##### Material provided #####

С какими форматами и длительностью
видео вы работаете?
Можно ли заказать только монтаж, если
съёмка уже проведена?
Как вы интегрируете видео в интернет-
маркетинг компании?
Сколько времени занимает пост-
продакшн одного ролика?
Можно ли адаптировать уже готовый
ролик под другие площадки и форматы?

#####
##### Material provided #####

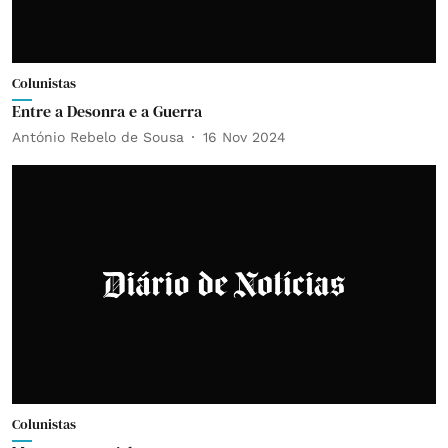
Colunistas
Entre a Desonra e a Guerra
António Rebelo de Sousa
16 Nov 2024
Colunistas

#####

- _Instructions to follow_
Using the records above, restate word for word the lines from the one with "продакшн одного ролика?" through the one with "ролик под другие площадки и форматы?", both included.

- _Solution to this exercise_
продакшн одного ролика?
Можно ли адаптировать уже готовый
ролик под другие площадки и форматы?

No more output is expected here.